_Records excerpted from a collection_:
========================
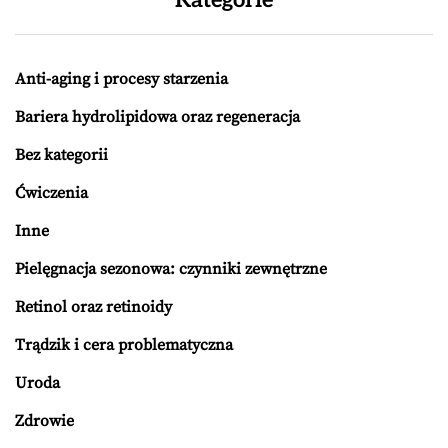
Anti-aging i procesy starzenia
Bariera hydrolipidowa oraz regeneracja
Bez kategorii
Ćwiczenia
Inne
Pielęgnacja sezonowa: czynniki zewnętrzne
Retinol oraz retinoidy
Trądzik i cera problematyczna
Uroda
Zdrowie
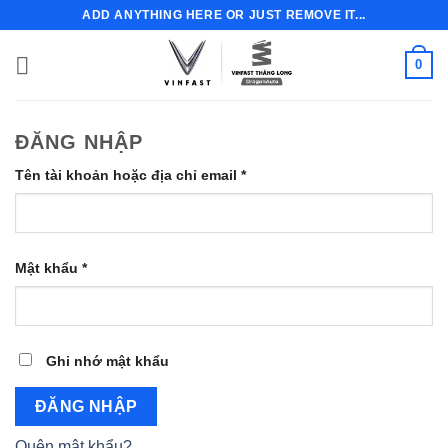
Bỏ
ADD ANYTHING HERE OR JUST REMOVE IT...
qua
nội
0
dung
ĐĂNG NHẬP
Bắt
Tên tài khoản hoặc địa chỉ email
*
buộc
Bắt
Mật khẩu
*
buộc
Ghi nhớ mật khẩu
ĐĂNG NHẬP
Quên mật khẩu?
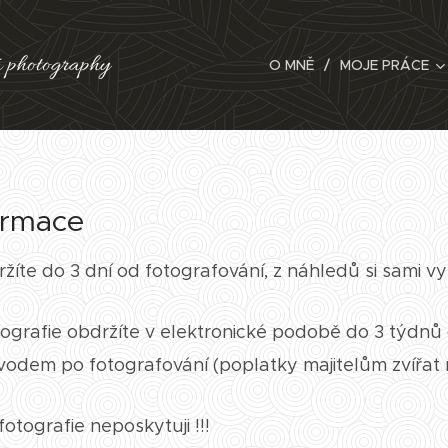
 photography
O MNĚ
MOJE PRÁCE
ormace
íte do 3 dní od fotografování, z náhledů si sami vy
ografie obdržíte v elektronické podobě do 3 týdnů
evodem po fotografování (poplatky majitelům zvířat
tografie neposkytuji !!!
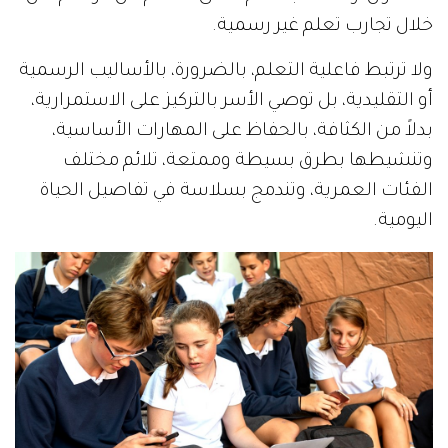
خلال تجارب تعلم غير رسمية.
ولا ترتبط فاعلية التعلم، بالضرورة، بالأساليب الرسمية
أو التقليدية، بل توصي الأسر بالتركيز على الاستمرارية،
بدلاً من الكثافة، بالحفاظ على المهارات الأساسية،
وتنشيطها بطرق بسيطة وممتعة، تلائم مختلف
الفئات العمرية، وتندمج بسلاسة في تفاصيل الحياة
اليومية.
========================
_What to work on_:
What lines in the entries above include the string "fotografování"? Return each one.

_Solution to this task_:
íte do 3 dní od fotografování, z náhledů si sami vy
evodem po fotografování (poplatky majitelům zvířat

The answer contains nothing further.